#### Texto para leitura

Esta igreja em 1961 tinha apenas 600 membros; após a implantação dos
grupos familiares disparou a crescer, e não mais parou. Em 1992, na
10a edição do livro, que serviu para a minha consulta, esta igreja
já ultrapassava a soma de 150.000 membros.
O Pastor Paul Yonggi
Cho fez escola. Outras igrejas da Coréia adotaram o método e também
dispararam a crescer. A Coréia do Sul é hoje um país com maioria
evangélica, e possue as maiores igrejas do mundo. A maior igreja
presbiteriana do mundo, e também a metodista estão situadas na
Coréia do Sul.
Nas folhas 84 a 86 do
seu livro, o Pastor Paul Yonggi Cho conta que certa feita foi
ministrar no Japão sobre o crescimento da igreja e os japoneses
ficaram céticos quanto a esta possibilidade para aquele país. Paul,
mesmo sabendo do alto grau de rejeição dos japoneses pelos coreanos,
escolheu uma senhora bem treinada da sua igreja e a enviou ao Japão
com o desafio de plantar uma igreja e atingir 200 membros no
primeiro ano, e fazê-la crescer para 1.000 membros. Já no primeiro
ano esta missionária ultrapassou o alvo chegando a 250 membros. Para
o ano seguinte seu alvo já era 500 membros!

########
#### Conjunto de registros

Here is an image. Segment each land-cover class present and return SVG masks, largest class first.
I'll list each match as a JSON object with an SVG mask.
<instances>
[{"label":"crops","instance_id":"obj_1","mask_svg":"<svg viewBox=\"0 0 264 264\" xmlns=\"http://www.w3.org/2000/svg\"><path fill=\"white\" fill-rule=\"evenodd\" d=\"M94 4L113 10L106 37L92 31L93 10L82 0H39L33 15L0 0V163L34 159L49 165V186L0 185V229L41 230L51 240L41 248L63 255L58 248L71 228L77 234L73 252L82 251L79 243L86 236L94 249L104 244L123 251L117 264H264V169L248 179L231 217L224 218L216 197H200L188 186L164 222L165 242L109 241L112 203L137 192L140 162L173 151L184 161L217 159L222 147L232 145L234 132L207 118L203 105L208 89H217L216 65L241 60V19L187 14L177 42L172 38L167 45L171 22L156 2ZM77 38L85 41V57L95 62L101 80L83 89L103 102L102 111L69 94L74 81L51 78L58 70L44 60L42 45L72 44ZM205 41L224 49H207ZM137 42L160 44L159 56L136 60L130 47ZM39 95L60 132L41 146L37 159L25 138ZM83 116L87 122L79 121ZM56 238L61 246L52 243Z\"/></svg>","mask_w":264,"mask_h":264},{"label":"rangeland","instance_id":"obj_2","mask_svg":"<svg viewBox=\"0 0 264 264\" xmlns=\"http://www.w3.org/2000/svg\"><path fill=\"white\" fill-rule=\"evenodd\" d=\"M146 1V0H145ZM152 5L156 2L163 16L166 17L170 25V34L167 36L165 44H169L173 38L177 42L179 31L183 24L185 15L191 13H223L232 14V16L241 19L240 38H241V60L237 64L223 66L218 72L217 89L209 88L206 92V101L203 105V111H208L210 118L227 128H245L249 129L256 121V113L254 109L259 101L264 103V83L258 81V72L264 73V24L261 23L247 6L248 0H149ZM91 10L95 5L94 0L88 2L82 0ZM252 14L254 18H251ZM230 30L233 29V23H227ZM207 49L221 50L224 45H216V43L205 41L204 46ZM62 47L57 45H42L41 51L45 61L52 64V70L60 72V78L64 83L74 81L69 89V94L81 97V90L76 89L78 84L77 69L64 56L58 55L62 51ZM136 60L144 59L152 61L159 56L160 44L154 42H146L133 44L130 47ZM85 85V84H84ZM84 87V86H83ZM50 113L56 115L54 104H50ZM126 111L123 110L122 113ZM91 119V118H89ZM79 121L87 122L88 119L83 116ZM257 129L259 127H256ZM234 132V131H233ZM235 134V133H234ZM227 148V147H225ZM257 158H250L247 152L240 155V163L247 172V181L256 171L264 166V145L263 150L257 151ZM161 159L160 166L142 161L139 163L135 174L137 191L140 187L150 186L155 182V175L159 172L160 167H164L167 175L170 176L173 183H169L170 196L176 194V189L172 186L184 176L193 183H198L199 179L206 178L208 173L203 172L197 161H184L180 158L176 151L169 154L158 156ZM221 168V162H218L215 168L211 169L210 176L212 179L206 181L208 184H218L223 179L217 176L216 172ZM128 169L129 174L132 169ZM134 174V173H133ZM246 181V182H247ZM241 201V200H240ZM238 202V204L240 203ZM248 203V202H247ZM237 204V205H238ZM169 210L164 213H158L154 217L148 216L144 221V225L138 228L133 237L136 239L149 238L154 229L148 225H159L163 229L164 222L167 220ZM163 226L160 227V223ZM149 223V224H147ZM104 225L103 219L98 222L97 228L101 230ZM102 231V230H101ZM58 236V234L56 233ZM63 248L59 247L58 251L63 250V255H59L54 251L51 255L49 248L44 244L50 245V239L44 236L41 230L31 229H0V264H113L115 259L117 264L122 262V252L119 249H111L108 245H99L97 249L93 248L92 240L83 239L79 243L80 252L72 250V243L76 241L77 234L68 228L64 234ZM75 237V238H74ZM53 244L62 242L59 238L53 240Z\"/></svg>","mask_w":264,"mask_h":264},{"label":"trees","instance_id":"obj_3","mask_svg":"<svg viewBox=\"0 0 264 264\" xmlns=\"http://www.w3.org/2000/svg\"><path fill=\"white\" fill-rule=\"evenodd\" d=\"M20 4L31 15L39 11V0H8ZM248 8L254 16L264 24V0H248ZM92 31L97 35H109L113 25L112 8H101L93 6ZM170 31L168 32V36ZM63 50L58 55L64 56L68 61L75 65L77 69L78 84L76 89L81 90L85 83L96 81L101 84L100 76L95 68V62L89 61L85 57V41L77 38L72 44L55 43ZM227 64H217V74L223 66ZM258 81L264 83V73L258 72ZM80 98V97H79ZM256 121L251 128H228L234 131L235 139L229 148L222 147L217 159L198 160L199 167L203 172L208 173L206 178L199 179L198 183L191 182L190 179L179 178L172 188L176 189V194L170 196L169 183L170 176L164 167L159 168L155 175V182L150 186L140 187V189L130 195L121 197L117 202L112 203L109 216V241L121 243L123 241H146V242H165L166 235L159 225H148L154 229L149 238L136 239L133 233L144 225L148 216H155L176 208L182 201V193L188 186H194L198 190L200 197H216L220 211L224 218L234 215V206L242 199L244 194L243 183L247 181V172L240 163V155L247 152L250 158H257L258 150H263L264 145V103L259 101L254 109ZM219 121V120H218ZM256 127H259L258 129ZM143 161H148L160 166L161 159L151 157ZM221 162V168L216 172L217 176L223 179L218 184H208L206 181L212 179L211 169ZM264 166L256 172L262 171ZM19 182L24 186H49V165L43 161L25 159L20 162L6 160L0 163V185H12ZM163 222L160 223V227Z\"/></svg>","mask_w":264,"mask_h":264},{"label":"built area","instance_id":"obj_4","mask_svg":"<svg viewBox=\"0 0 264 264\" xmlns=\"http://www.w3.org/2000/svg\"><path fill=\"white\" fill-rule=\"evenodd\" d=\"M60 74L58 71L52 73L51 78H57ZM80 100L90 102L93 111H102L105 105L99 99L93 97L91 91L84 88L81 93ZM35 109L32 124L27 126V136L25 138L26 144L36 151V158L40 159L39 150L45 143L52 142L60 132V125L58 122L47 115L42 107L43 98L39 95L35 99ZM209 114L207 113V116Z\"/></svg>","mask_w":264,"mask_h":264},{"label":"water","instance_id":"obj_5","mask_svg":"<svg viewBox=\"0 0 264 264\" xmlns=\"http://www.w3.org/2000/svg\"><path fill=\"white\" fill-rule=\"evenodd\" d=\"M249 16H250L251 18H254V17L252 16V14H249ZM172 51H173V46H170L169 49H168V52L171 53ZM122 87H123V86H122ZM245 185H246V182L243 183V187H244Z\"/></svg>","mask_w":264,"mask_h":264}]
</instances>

########

* Tarefa atribuída 1:
Segundo o texto sobre o crescimento da igreja, quantos membros a igreja tinha em 1961?
* Tarefa atribuída 2:
Liste todos os números de membros mencionados no texto sobre o crescimento da igreja.
* Tarefa atribuída 3:
Transcreva do texto sobre o crescimento da igreja o trecho que começa nas palavras "Esta igreja em" e termina depois de "Coréia do Sul.".

* Resultado 1:
Apenas 600 membros.

* Resultado 2:
600; 150.000; 200; 1.000; 250; 500

* Resultado 3:
Esta igreja em 1961 tinha apenas 600 membros; após a implantação dos
grupos familiares disparou a crescer, e não mais parou. Em 1992, na
10a edição do livro, que serviu para a minha consulta, esta igreja
já ultrapassava a soma de 150.000 membros.
O Pastor Paul Yonggi
Cho fez escola. Outras igrejas da Coréia adotaram o método e também
dispararam a crescer. A Coréia do Sul é hoje um país com maioria
evangélica, e possue as maiores igrejas do mundo. A maior igreja
presbiteriana do mundo, e também a metodista estão situadas na
Coréia do Sul.